A veteran pilot as well as a veteran engineer, Ray has a contagious enthusiasm for his work and his flying. It was just such enthusiasm to keep a service date which led him to his flying engineer role.
In the dead of winter he returned an open cab pumper to Barre, Vt., after he had overhauled it at Quincy. Driving in a blinding snowstorm, he arrived to find all regular modes of travel halted. He had another following service date planned in Bar Harbor, Me., several hundred miles east across the mountains with no roads open. At best he could foresee a week of thrashing in the snow. His pilot training paid off, however, for he rented a small plane with provisions for its return at BarreMontpelier Airport and flew it at weather minimums through the mountain valleys reaching Bar Harbor a few hours later. He finished his service at Bar Harbor, was shuttled by plane to Bangor, where he caught an airline home, all in the same day. He was highly impressed with the time and money saved by all concerned.
Since then Ray has been making use of his planes whenever possible, as well as air express service when on the job. He may be anywhere in New England when he is in need of a special part. A call to the factory brings it in a few hours. Meeting the plane at the airport, he and the customer appreciate the fast expediting.
One of the two planes is an all-metal Republic amphibian with spacious interior and load-carrying ability which, in the absence of an airport, can service the far reaches by landing in the town pond or lake. It is especially suited to service offshore islands, eliminating time-consuming ferry trips involving an entire day when the same round trip by air can be accomplished in less than an hour. Because of short air travel time, costs are much less than by car. In traditional company man fashion, Ray has dubbed the amphib “Greatest Name.”
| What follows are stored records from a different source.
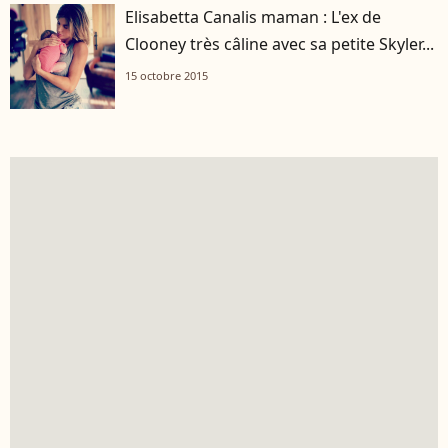
Elisabetta Canalis maman : L'ex de
Clooney très câline avec sa petite Skyler...
15 octobre 2015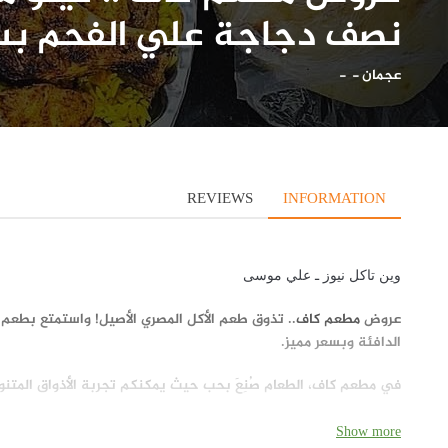
نصف دجاجة علي الفحم بسعر 
عجمان
-
-
REVIEWS
INFORMATION
وين تاكل نيوز ـ علي موسى
عروض
مطعم كاف
.. تذوق طعم الأكل المصري الأصيل! واستمتع بطعم ا
الدافئة وبسعر مميز.
في مطعم كاف، الطعام صُنِعَ بحب حيث يمكنكم تجربة الأذواق المتنو
موقع مطعم كاف
Show more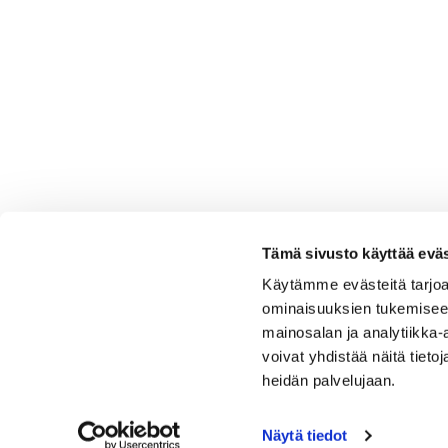
Tämä sivusto käyttää eväs
Käytämme evästeitä tarjoa
ominaisuuksien tukemisee
mainosalan ja analytiikka
voivat yhdistää näitä tietoja
heidän palvelujaan.
Näytä tiedot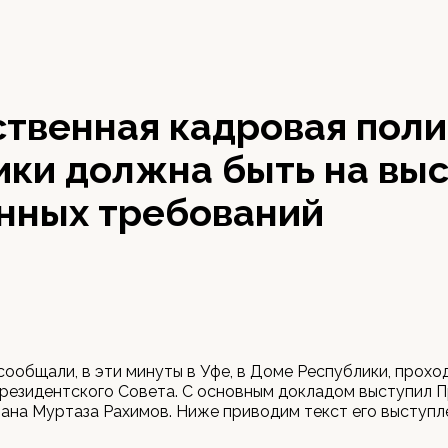
ственная кадровая поли
ики должна быть на вы
нных требований
сообщали, в эти минуты в Уфе, в Доме Республики, прохо
резидентского Совета. С основным докладом выступил 
на Муртаза Рахимов. Ниже приводим текст его выступл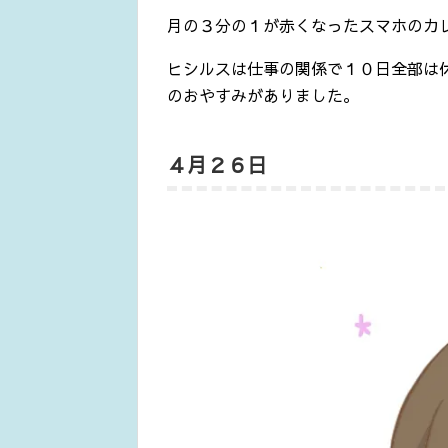
月の３分の１が赤くなったスマホのカ
ヒシルスは仕事の関係で１０日全部は
のおやすみがありました。
４月２６日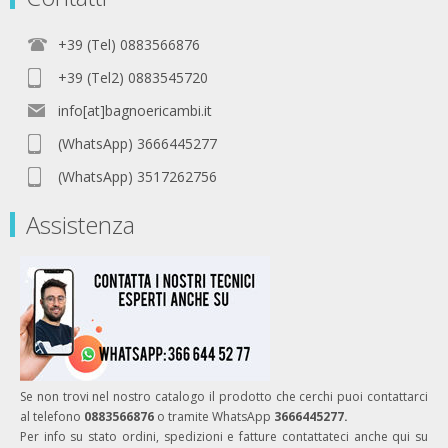
+39 (Tel) 0883566876
+39 (Tel2) 0883545720
info[at]bagnoericambi.it
(WhatsApp) 3666445277
(WhatsApp) 3517262756
Assistenza
Se non trovi nel nostro catalogo il prodotto che cerchi puoi contattarci
al telefono
0883566876
o tramite WhatsApp
3666445277.
Per info su stato ordini, spedizioni e fatture contattateci anche qui su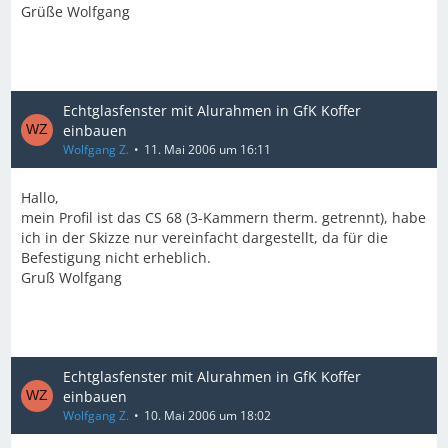
Grüße Wolfgang
Echtglasfenster mit Alurahmen in GfK Koffer
einbauen
Wolfgang Z.
11. Mai 2006 um 16:11
Hallo,
mein Profil ist das CS 68 (3-Kammern therm. getrennt), habe
ich in der Skizze nur vereinfacht dargestellt, da für die
Befestigung nicht erheblich.
Gruß Wolfgang
Echtglasfenster mit Alurahmen in GfK Koffer
einbauen
Wolfgang Z.
10. Mai 2006 um 18:02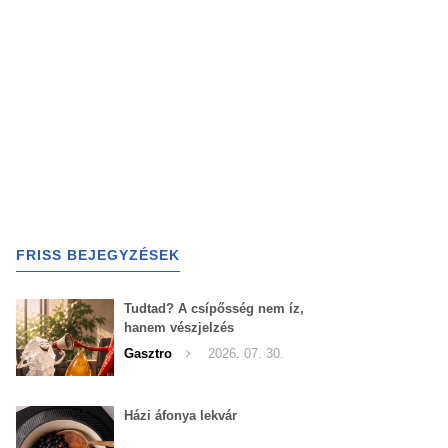
FRISS BEJEGYZÉSEK
Tudtad? A csípősség nem íz,
hanem vészjelzés
Gasztro
2026. 07. 30.
Házi áfonya lekvár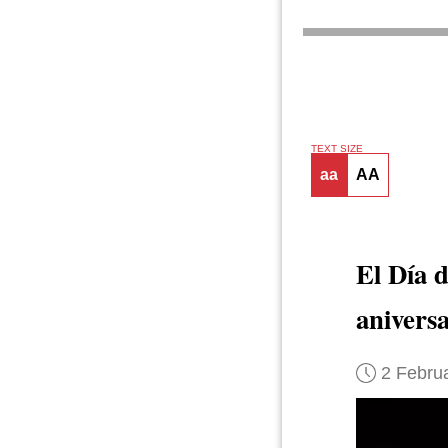
TEXT SIZE
aa
AA
El Día 
aniversa
2 Febru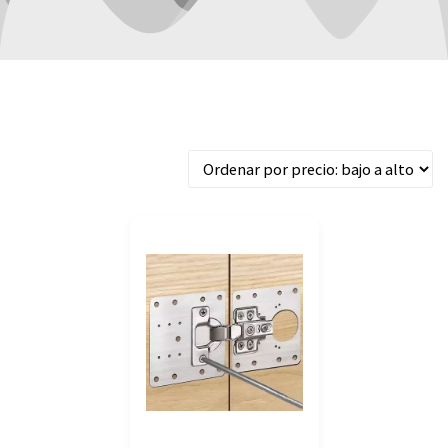
Mostrando el único resultado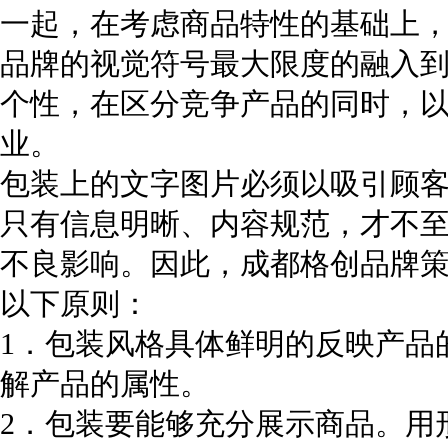
一起，在考虑商品特性的基础上
品牌的视觉符号最大限度的融入
个性，在区分竞争产品的同时，
业。
包装上的文字图片必须以吸引顾
只有信息明晰、内容规范，才不
不良影响。因此，
成都格创品牌
以下原则：
1．包装风格具体鲜明的反映产品
解产品的属性。
2．包装要能够充分展示商品。用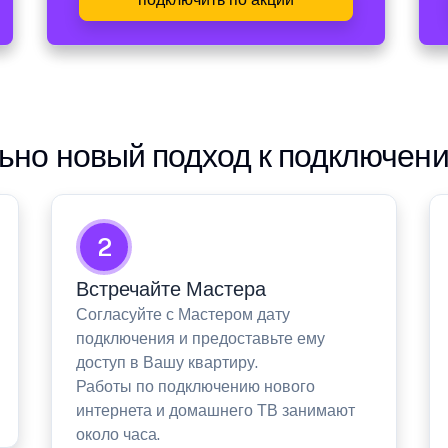
но новый подход к подключен
2
Встречайте Мастера
Согласуйте с Мастером дату
подключения и предоставьте ему
доступ в Вашу квартиру.
Работы по подключению нового
интернета и домашнего ТВ занимают
около часа.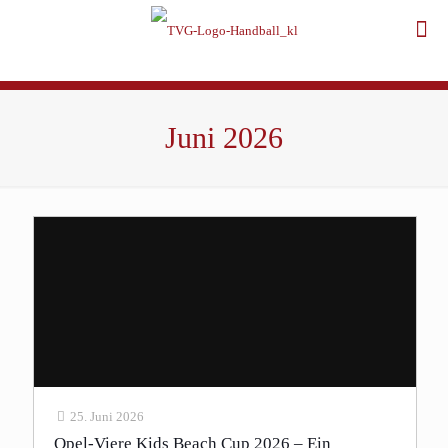
Juni 2026
25. Juni 2026
Opel-Viere Kids Beach Cup 2026 – Ein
The other plane is a Globe “Swift.” It is a two-seat, all-metal sporter with low wing, retractable gear, much faster than the amphib and resembles a small P-40 fighter. It is 50 per cent less expensive to operate than the amphib, cutting costs still further. Ray calls this one “Great Fury.”
Use of aircraft for this work may not be unique but it points up the possibilities involved in giving customers better service. Perhaps the embryo of the thought may bring a future where fire chiefs may look to the sky for complete service.